Brano da leggere —
Non solo De Benedetti. Tutti vogliono un giornale, e il business sembra tornato più dinamico che mai

Ha ragione Carlo De Benedetti, ci vuole passione per possedere un giornale e per gestirlo, ci vuole anima, coraggio. Ma ci vogliono anche i soldi, e tanti. L’Ingegnere ha offerto 38 milioni di euro per il 29,9 per cento del gruppo Gedi che pubblica la Repubblica, ma i figli li hanno rifiutati. La Exor di John Elkann ha speso 405 milioni di euro quattro anni fa per il 43 per cento dell’Economist e le famiglie del Gotha industriale britannico (Cadbury, Rothschild, Schroder, Layton) li hanno accettati. Nel 2013 Jeff Bezos ha staccato un assegno da 250 milioni di dollari per il Washington Post, tutto in contanti e di tasca propria senza coinvolgere la cassaforte di Amazon. Un anno prima Warren Buffett, uno degli investitori più potenti d’America e del mondo, ha pagato 142 milioni di dollari (più altri 400 milioni presi in prestito dalle banche) per comprarsi 63 quotidiani, tutti locali perché crede ancora nella stampa e nell’informazione che parte dal basso. Lo stesso Buffett del resto, nel 1973, era diventato il secondo azionista del Washington Post dopo Katharine Graham quando lei aveva chiesto aiuto in pieno scontro con Richard Nixon. Laurene Powell, la vedova di Steve Jobs, con la sua fondazione Emerson Collective ha comperato l’Atlantic, il prestigioso magazine liberal per cento milioni di dollari. Marc Benioff cofondatore di Salesforce.com, l’anno scorso ha acquistato Time magazine insieme alla moglie Lynn. E che dire del re degli editori, Rupert Murdoch, che ha venduto tutto e si è tenuto i giornali, dal Wall Street Journal al Times di Londra? Dunque, nel pieno della grande trasformazione digitale che sta piegando la stampa e l’informazione, prostratasi davanti alla rete regina, c’è chi crede ancora nel vecchio giornale, quello che si tiene in mano, si legge sfogliando pagina dopo pagina, s’arrotola in tasca.

Esplora il materiale —
- a) Stabilisci se ciascuna affermazione concorda con il brano sulle acquisizioni di giornali, rispondendo sì o no e citando alla lettera le parole decisive: (i) Jeff Bezos ha pagato il Washington Post con i fondi di Amazon; (ii) Warren Buffett ha comprato 63 quotidiani locali; (iii) i figli di Carlo De Benedetti hanno accettato la sua offerta.
- b) Elenca tutte le somme di denaro indicate nel brano sulle acquisizioni di giornali, nella forma in cui vi compaiono.

Sezione dati —
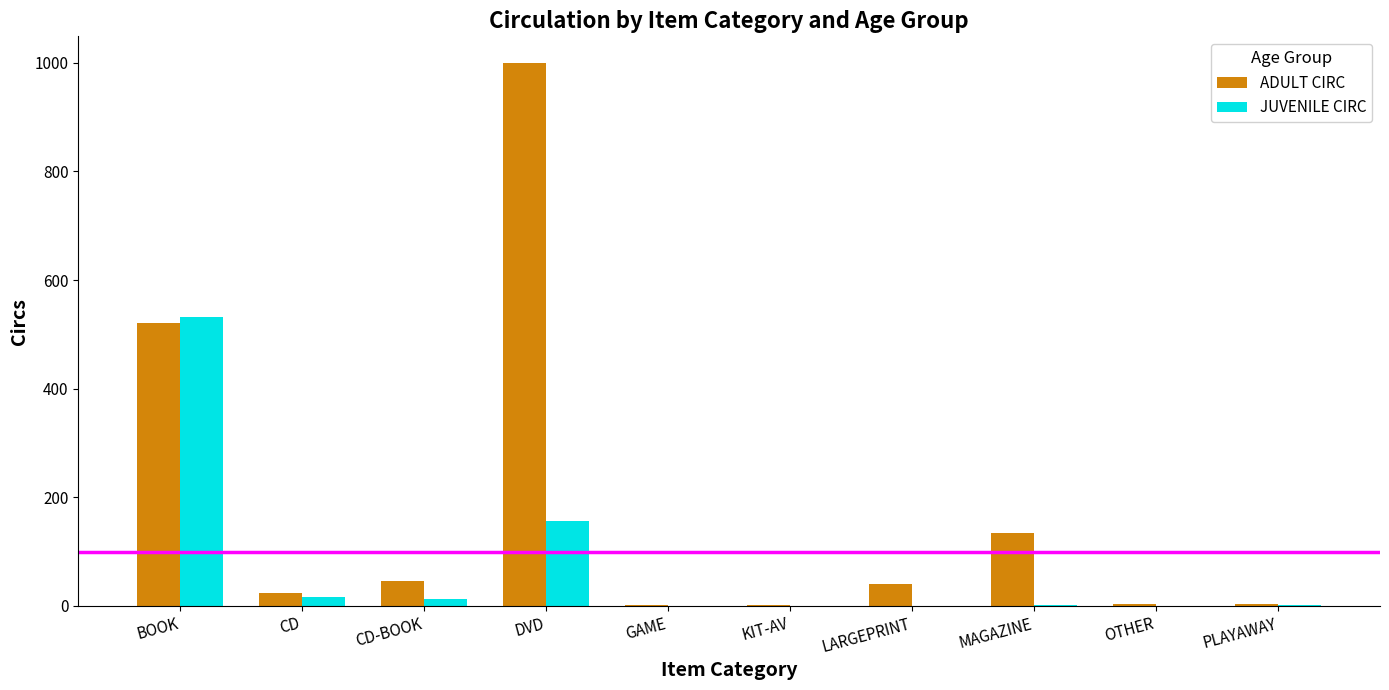

What is the maximum value shown in the chart?

999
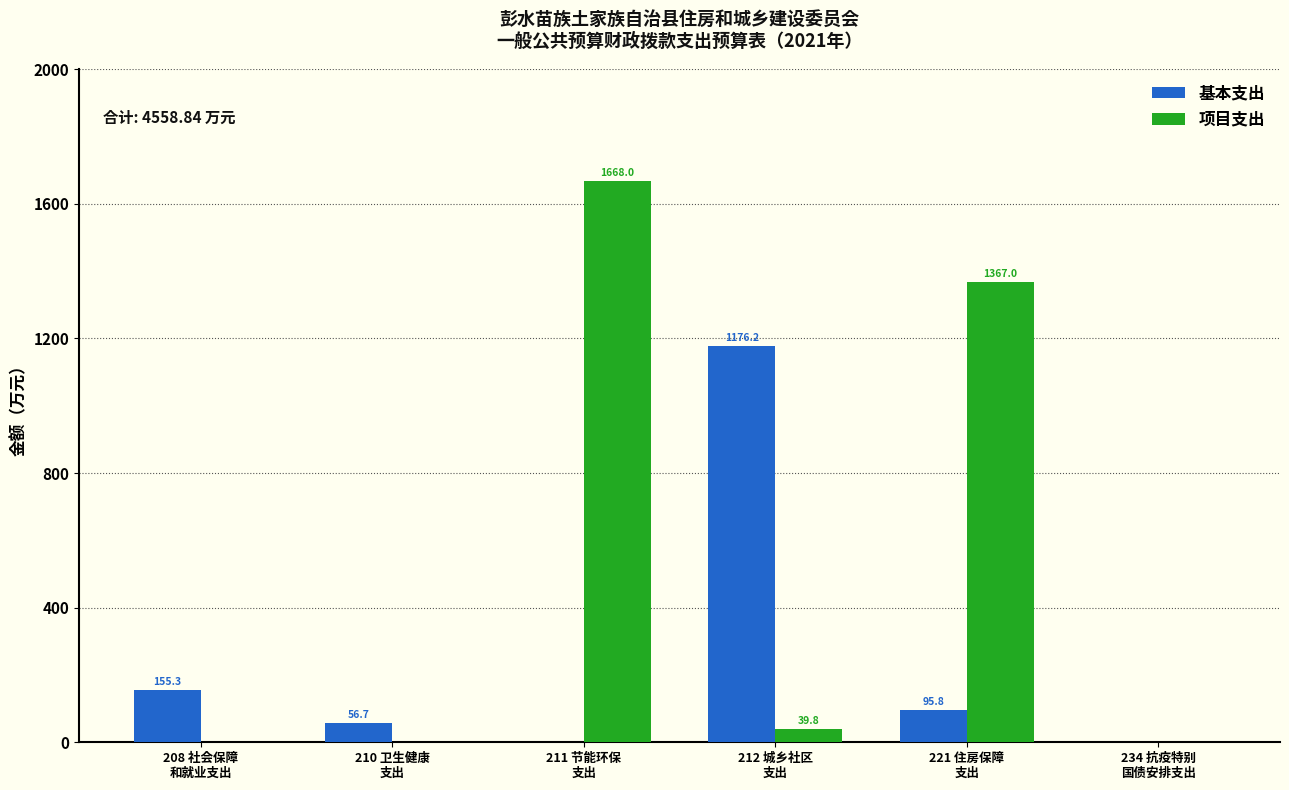

Which series has the largest total across all categories?

项目支出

Soluzioni dei compiti —
- a)
(i) No: "tutto in contanti e di tasca propria senza coinvolgere la cassaforte di Amazon".
(ii) Sì: "per comprarsi 63 quotidiani, tutti locali".
(iii) No: "ma i figli li hanno rifiutati".

- b)
- 38 milioni di euro
- 405 milioni di euro
- 250 milioni di dollari
- 142 milioni di dollari
- 400 milioni
- cento milioni di dollari